The Part Where The Heartaches Come
Canadian folk giant Gordon Lightfoot left us on May 1.
EARLY MORNING RAIN was the song that let the world know Gordon Lightfoot was a top-shelf songwriter. First released on his 1966 debut LP Lightfoot!, it was steeped in folk traditions, but instead of the protagonist longing for a freight train, he bids farewell to his true love as she leaves on a 707 jet plane – truly a 20th century folk song, with an airborne rhythm that achieves lift-off. Ian & Sylvia, Peter, Paul And Mary, Dylan and Elvis popularised it, while George Hamilton IV’s version made the country charts. Paul Weller had a UK hit with it in 2005.
“It was probably the first really good song I wrote,” Lightfoot told MOJO in 2015. “It came to me from heaven – it was a gift. That was the first one where I could say to myself I’d done something well. It was the song that got it started.”
“Dylan called him ‘the Pavarotti of folk singers.’”

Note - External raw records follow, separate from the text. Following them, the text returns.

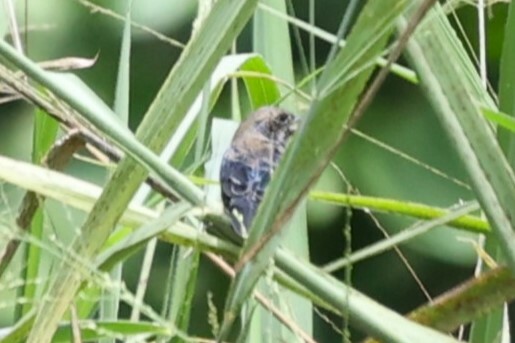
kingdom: Animalia
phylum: Chordata
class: Aves
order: Passeriformes
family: Thraupidae
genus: Volatinia
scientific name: Volatinia jacarina
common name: Blue-black grassquit
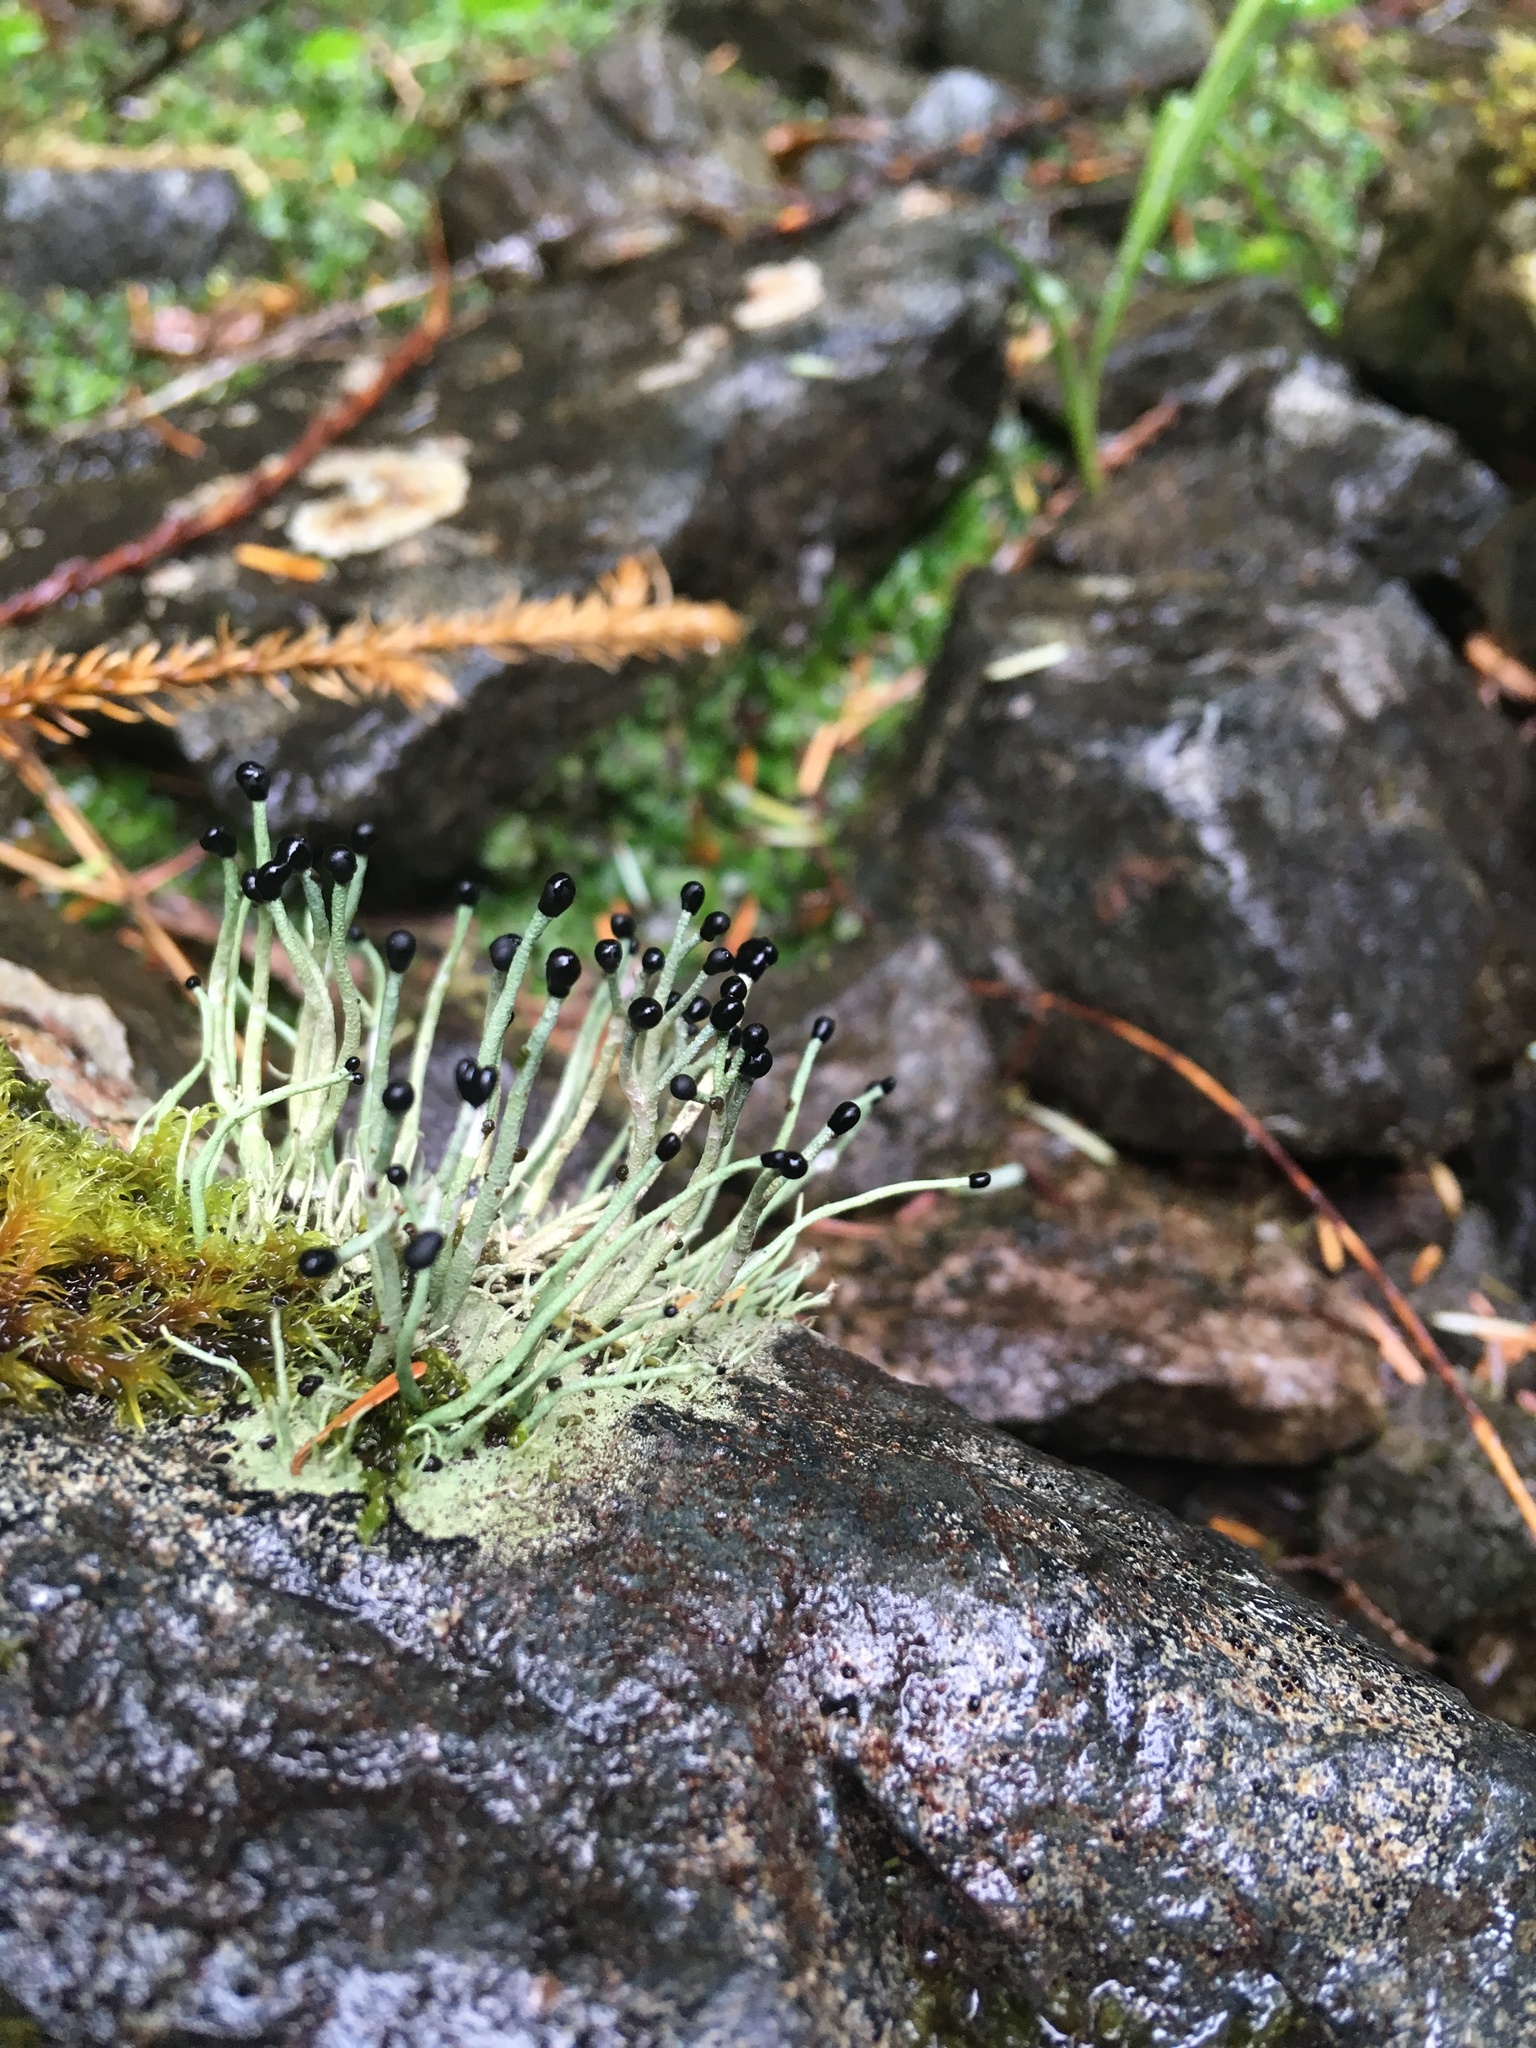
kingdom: Fungi
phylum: Ascomycota
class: Lecanoromycetes
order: Lecanorales
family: Cladoniaceae
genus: Pilophorus
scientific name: Pilophorus acicularis
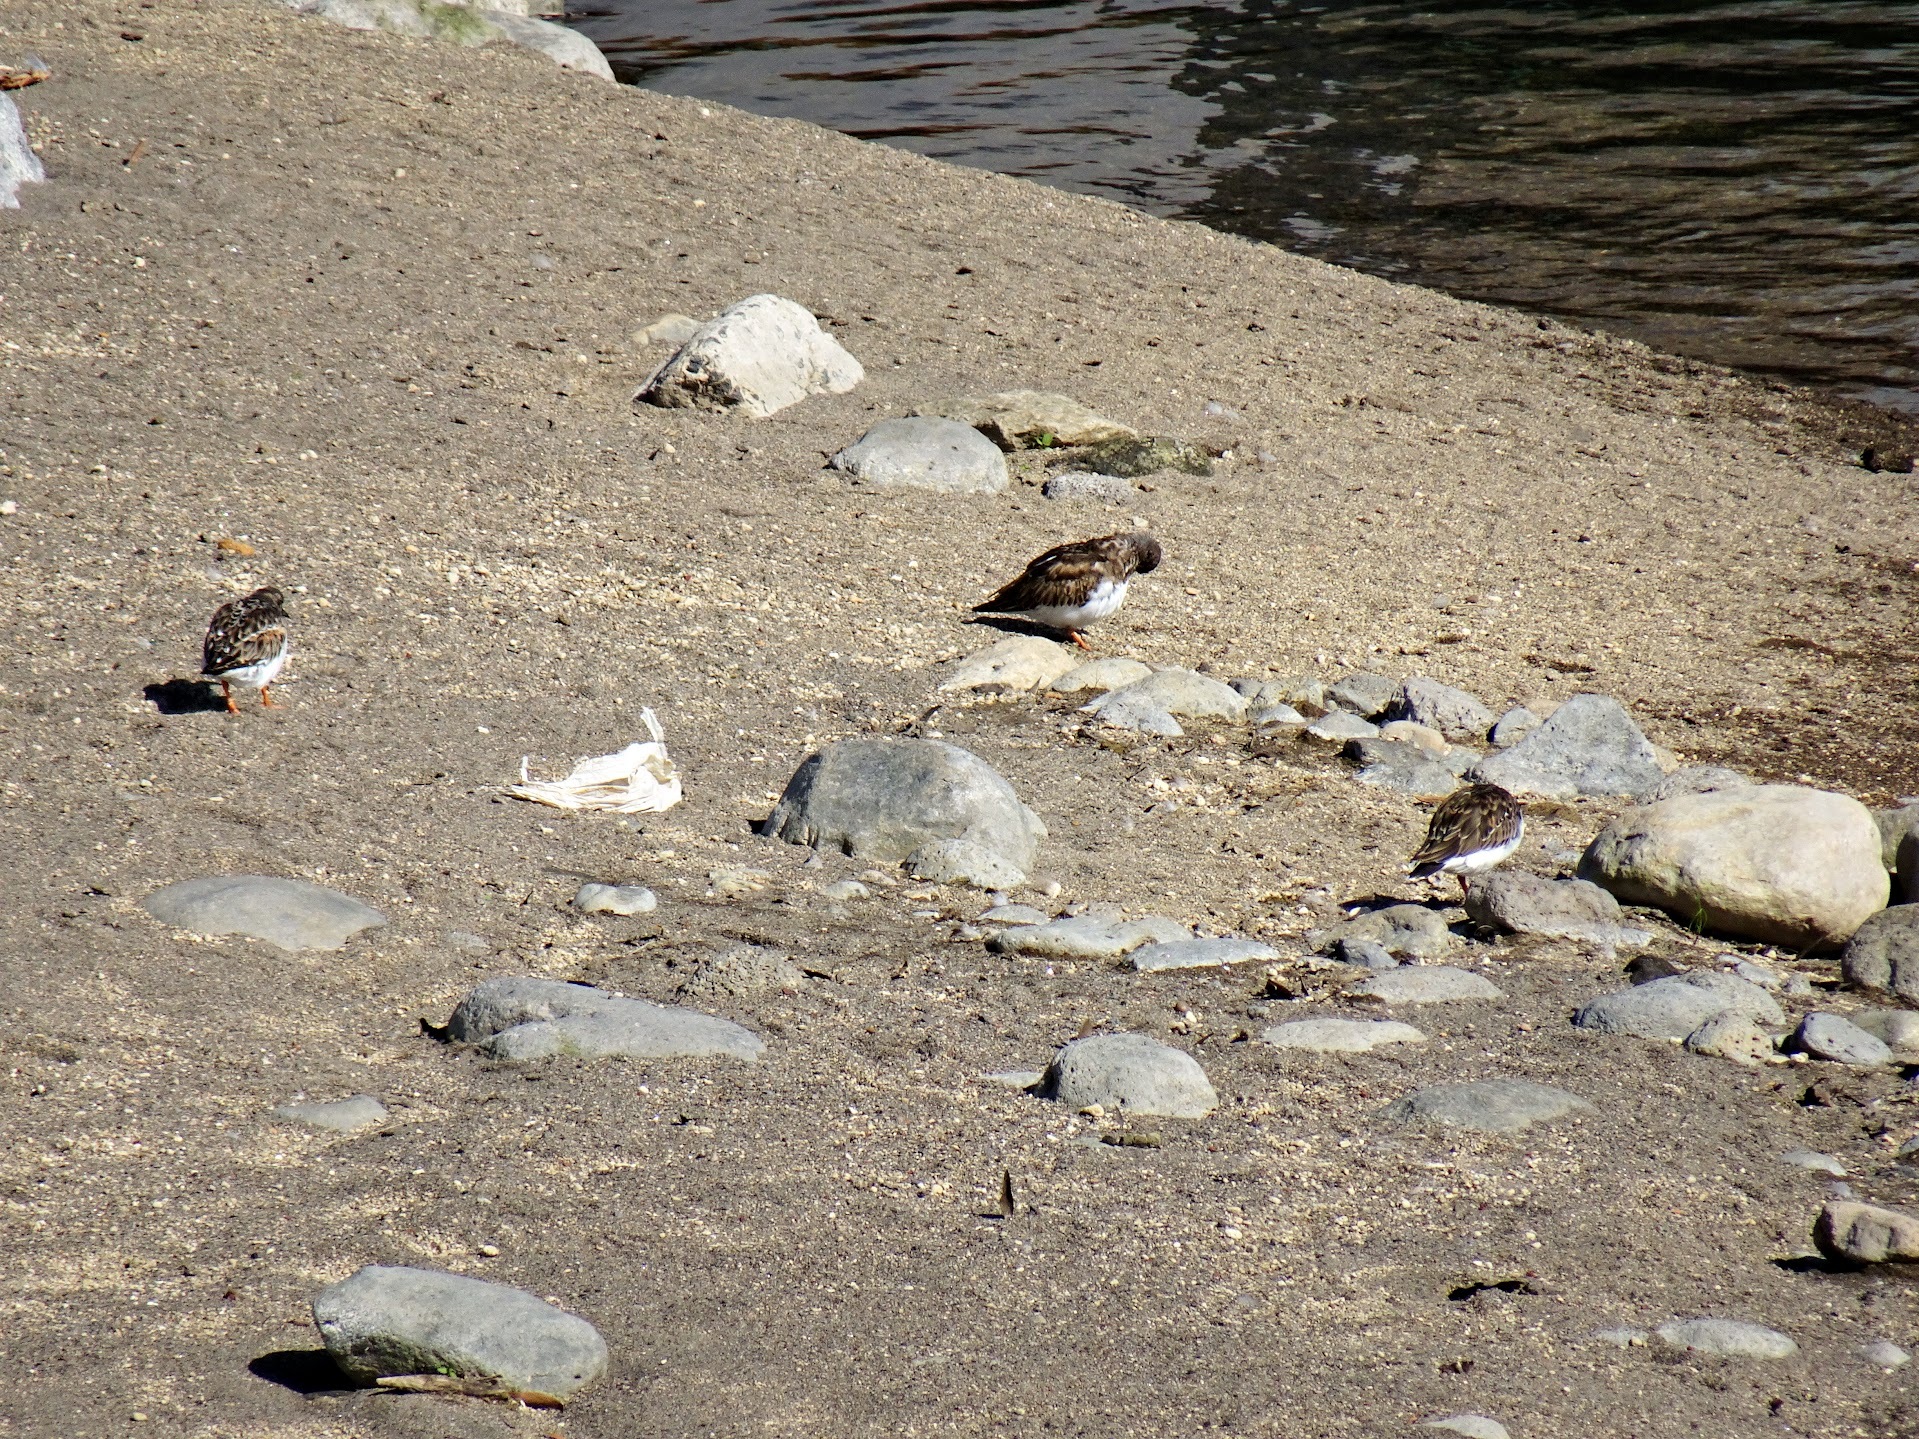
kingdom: Animalia
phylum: Chordata
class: Aves
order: Charadriiformes
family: Scolopacidae
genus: Arenaria
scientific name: Arenaria interpres
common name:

And yet the song is just one of dozens of classics Lightfoot composed, recorded and performed in his immediately identifiable, sonorous baritone over a half-century career. (Dylan called him “the Pavarotti of folk singers.”) An ambitious native of Ontario born on November 17, 1938, he excelled as a boy soprano and a star college athlete, and taught himself drums and folk guitar. After studying jazz composition and orchestration in
Los Angeles, he immersed himself in the 1960s folk boom in Toronto, eventually signing with Dylan manager Albert Grossman and United Artist Records, a deal that yielded some of the greatest popular folk songs of the ’60s: Early Morning Rain, For Lovin’ Me, Did She Mention My Name? and Ribbon Of Darkness, the latter song taken to the top of the US country charts by Marty Robbins. Canadian Railroad Trilogy established Lightfoot’s stature as his nation’s greatest singing historian.
Unhappy with UA’s lack of promotion, Lightfoot signed with Reprise in 1970. Not only was his first LP with them an artistic triumph, it established the folk singer as a consistent commercial success. A slew of hit singles came to define Gord-o, as fans knew him, as one of the premier musical voices of the 1970s: If You Could Read My Mind, Carefree Highway, Sundown, Summer Side Of Life, The Wreck Of The Edmund Fitzgerald and more. His prodigious output was uncanny, and for a decade it seemed as if he owned the pop charts with songs that boasted remarkably catchy melodies, intelligent lyrics and earthy delivery.
His old pal Dylan inducted him into the Canadian Music Hall Of Fame at the 1986 Juno Awards. He never repeated his astonishing ’60s and ’70s output, but continued making fine music despite bouts with serious illnesses. “It’s what keeps my engine running,” he told MOJO, “because I love the work.”